What Springhill was sharing affirmed what I was coming to understand about Cohousing Woodside’s development to date – cohousing project evolution was neither a quick nor a straightforward process. It required patience and a willingness to be tolerant of times of huge uncertainty interspersed with a readiness to be pro-active when circumstances required. Springhill affirmed that this process can have clear and positive outcomes.
As we were treated by our guide to viewings of two houses and one flat, along with an opportunity to talk to their owners, I was inspired by how these homes were a direct representation of the cohousing ideal of providing individual dwellings within a sharing neighbourhood. Each resident had developed the design of the inside of their home in line with their own needs, interests and vision. The co-house was a hub for regular eating together and the commitment to contribute to cooking once a month, as part of the opportunity to share an evening meal three times a week, seemed a well-established and welcome part of shared community living.

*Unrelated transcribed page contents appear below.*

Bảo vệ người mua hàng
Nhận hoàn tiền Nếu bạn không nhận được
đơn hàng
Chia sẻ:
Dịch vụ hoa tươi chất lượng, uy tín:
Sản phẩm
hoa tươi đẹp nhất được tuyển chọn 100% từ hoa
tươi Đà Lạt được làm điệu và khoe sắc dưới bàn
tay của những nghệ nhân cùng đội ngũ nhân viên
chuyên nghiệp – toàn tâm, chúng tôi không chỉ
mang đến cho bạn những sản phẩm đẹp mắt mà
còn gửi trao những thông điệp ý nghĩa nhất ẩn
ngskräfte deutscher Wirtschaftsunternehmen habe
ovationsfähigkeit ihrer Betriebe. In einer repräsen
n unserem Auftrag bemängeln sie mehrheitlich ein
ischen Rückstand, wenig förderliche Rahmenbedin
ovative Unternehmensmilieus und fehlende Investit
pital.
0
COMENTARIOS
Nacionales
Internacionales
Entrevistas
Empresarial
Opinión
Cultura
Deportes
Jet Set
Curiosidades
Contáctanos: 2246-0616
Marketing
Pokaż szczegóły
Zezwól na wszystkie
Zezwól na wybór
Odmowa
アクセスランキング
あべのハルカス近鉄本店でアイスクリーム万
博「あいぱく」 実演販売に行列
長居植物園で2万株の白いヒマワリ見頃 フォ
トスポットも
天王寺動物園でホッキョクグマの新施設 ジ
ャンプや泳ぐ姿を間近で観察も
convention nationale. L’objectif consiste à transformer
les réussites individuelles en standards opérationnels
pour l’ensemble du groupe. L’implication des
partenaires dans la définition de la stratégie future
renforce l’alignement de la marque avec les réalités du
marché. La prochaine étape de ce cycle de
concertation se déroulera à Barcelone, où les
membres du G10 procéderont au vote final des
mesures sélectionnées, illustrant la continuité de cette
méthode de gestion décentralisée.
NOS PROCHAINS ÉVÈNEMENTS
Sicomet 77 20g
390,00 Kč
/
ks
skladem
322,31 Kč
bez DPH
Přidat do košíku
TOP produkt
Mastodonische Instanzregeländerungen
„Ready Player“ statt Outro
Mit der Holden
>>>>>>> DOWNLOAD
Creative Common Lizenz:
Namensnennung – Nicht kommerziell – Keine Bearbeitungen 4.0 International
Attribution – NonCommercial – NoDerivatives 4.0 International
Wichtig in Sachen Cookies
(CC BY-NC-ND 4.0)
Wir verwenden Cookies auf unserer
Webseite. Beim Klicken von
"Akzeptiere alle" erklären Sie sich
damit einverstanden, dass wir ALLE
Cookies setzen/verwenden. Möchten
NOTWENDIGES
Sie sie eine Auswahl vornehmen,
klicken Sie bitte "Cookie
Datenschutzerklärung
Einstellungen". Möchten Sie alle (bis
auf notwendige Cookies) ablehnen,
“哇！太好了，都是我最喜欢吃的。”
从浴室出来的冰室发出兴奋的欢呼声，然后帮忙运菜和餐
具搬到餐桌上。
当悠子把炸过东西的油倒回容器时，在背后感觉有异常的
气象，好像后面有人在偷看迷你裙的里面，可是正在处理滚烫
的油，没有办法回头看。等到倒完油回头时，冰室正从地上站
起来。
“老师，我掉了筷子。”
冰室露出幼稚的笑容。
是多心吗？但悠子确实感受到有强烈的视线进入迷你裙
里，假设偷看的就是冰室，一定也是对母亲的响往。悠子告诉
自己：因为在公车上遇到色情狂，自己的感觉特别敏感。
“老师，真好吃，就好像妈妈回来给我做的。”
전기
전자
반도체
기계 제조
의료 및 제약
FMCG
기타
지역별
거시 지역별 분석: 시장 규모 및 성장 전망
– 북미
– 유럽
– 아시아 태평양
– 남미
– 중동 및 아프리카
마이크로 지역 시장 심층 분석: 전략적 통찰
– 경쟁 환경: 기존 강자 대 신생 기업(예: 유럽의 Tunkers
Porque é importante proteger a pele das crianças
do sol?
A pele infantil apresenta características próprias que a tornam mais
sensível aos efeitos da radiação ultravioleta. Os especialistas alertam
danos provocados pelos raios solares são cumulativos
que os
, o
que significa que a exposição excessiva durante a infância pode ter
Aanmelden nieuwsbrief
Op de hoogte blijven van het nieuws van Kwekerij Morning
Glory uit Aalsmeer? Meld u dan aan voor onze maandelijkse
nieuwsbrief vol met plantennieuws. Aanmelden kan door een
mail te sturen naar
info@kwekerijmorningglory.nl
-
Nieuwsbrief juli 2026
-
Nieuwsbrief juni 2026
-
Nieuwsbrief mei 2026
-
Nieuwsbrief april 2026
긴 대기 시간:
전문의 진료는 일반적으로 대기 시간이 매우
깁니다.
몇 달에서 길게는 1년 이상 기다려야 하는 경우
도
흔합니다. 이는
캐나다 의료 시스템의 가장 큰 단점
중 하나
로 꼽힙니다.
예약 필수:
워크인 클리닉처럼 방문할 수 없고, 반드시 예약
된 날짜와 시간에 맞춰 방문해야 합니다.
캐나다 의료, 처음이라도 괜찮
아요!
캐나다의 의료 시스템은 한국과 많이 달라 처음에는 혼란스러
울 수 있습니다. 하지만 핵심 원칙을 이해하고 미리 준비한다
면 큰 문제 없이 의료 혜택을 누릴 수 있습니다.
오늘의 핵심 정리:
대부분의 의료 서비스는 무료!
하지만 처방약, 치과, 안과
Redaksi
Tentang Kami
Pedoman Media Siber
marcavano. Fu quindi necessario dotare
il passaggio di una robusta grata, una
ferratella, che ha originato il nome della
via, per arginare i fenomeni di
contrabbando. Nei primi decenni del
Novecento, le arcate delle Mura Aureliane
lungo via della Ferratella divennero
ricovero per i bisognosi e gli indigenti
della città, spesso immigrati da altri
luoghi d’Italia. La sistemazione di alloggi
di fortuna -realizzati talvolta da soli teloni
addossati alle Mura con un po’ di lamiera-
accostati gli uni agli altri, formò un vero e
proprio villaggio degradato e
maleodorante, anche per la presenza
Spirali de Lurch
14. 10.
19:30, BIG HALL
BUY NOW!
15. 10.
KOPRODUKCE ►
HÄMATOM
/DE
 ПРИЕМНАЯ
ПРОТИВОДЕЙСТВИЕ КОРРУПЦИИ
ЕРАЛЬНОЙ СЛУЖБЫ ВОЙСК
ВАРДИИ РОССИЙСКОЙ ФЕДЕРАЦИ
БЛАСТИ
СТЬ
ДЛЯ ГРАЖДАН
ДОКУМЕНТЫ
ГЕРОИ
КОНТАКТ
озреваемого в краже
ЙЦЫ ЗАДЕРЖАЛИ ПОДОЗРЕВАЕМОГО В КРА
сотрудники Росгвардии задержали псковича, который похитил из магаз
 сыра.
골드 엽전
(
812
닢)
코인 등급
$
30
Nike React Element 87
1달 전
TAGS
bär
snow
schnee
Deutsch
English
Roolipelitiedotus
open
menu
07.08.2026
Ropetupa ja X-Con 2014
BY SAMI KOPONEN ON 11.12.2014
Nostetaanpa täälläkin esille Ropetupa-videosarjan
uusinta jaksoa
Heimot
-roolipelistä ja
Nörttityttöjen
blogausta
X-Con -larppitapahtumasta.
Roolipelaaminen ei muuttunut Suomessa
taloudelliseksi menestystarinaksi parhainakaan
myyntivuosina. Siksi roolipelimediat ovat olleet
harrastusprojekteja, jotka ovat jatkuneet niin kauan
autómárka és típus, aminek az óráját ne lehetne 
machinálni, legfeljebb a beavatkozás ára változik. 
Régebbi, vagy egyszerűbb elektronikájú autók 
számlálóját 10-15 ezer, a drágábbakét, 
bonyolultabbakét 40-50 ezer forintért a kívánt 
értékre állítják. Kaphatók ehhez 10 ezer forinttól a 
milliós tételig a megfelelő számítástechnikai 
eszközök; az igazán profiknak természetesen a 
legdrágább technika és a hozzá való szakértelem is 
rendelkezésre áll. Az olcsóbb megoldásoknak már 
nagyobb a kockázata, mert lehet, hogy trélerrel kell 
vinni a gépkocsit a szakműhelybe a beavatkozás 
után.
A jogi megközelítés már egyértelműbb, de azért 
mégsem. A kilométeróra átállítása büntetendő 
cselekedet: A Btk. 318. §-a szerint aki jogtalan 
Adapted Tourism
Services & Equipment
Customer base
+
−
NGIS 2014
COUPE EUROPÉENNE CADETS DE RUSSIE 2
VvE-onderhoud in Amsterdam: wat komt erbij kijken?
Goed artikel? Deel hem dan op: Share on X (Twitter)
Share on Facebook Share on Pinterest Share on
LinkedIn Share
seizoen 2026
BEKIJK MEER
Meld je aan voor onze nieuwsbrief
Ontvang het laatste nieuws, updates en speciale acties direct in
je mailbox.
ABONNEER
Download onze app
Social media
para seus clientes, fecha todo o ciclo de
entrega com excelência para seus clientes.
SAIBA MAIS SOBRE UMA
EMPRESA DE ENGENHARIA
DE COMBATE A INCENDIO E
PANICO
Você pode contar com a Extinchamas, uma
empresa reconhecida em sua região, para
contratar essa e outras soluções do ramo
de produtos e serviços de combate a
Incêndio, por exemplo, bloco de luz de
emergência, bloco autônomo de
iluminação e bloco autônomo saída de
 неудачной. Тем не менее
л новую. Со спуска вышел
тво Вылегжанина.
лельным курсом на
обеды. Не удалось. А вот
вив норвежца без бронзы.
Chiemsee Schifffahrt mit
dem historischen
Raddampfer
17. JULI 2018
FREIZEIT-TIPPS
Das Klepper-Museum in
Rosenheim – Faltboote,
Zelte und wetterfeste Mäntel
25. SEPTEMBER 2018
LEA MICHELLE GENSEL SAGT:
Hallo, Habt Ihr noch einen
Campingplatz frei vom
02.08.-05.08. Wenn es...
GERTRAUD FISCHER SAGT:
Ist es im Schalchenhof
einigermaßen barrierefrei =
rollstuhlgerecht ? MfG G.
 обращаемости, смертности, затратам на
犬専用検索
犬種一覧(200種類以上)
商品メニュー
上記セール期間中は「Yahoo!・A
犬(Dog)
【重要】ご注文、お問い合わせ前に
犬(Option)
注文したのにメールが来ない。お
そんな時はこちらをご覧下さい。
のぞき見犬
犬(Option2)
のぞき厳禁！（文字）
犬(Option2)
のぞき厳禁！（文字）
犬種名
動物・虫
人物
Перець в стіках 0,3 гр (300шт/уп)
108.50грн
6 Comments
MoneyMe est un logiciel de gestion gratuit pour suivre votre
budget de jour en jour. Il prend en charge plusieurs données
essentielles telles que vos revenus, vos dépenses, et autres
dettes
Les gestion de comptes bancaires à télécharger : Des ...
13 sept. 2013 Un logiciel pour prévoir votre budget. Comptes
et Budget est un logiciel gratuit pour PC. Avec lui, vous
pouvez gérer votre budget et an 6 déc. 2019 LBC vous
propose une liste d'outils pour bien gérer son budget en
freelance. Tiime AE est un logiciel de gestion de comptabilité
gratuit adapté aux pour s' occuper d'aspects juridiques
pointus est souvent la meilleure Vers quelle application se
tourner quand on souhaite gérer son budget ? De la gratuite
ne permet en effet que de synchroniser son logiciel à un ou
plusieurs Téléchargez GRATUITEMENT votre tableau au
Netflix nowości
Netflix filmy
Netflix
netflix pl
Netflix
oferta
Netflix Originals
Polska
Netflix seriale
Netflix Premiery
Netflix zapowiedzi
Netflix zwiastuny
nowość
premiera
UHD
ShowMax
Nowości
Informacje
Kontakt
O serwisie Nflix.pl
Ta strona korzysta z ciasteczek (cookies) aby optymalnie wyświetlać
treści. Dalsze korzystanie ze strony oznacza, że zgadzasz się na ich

Over tea and cakes at the end of the afternoon – all home-made and brought to the co-house by different residents – I asked specifically about how each resident would express what they saw as one key challenge and one key pleasure of living in a cohousing community. I was then introduced to the three ‘p’s : parenting, parking and people! Living in community with other people, it was widely agreed, was the source of enormous pleasure but also, simultaneously, sometimes the source of challenge. That said, the Springhill residents I met were unequivocal in their commitment to finding the processes through which to address challenges and in their celebration of the mutual benefits of living in a Cohousing community. Their commitment was certainly infectious and I came away appreciative of the insights I had been given, and more aware of both the shared and different possibilities and challenges for Cohousing Woodside as we continue our journey towards establishing our Muswell Hill community.